**What you should do:**
The answer is all of the data repeated exactly, with each picture omitted.

====

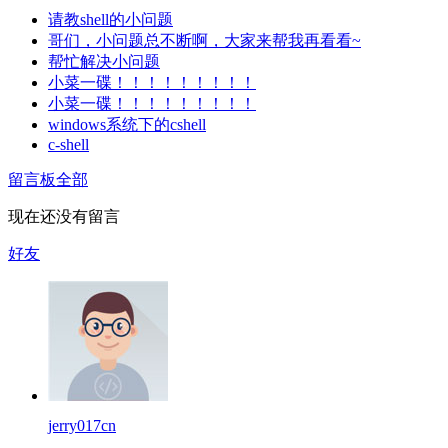
请教shell的小问题
哥们，小问题总不断啊，大家来帮我再看看~
帮忙解决小问题
小菜一碟！！！！！！！！！
小菜一碟！！！！！！！！！
windows系统下的cshell
c-shell
留言板
全部
现在还没有留言
好友
jerry017cn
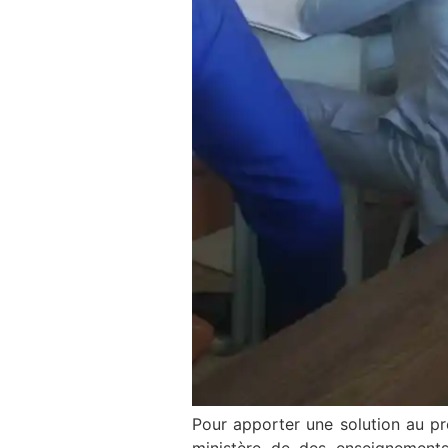
Pour apporter une solution au pr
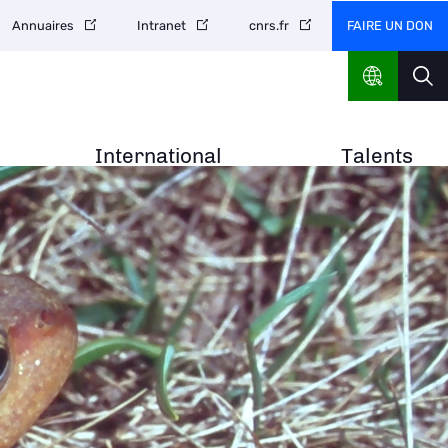
FAIRE UN DON
Annuaires
Intranet
cnrs.fr
International
Talents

====

**Response to this task:**
请教shell的小问题
哥们，小问题总不断啊，大家来帮我再看看~
帮忙解决小问题
小菜一碟！！！！！！！！！
小菜一碟！！！！！！！！！
windows系统下的cshell
c-shell
留言板
全部
现在还没有留言
好友
jerry017cn
Pour apporter une solution au pr
FAIRE UN DON
Annuaires
Intranet
cnrs.fr
International
Talents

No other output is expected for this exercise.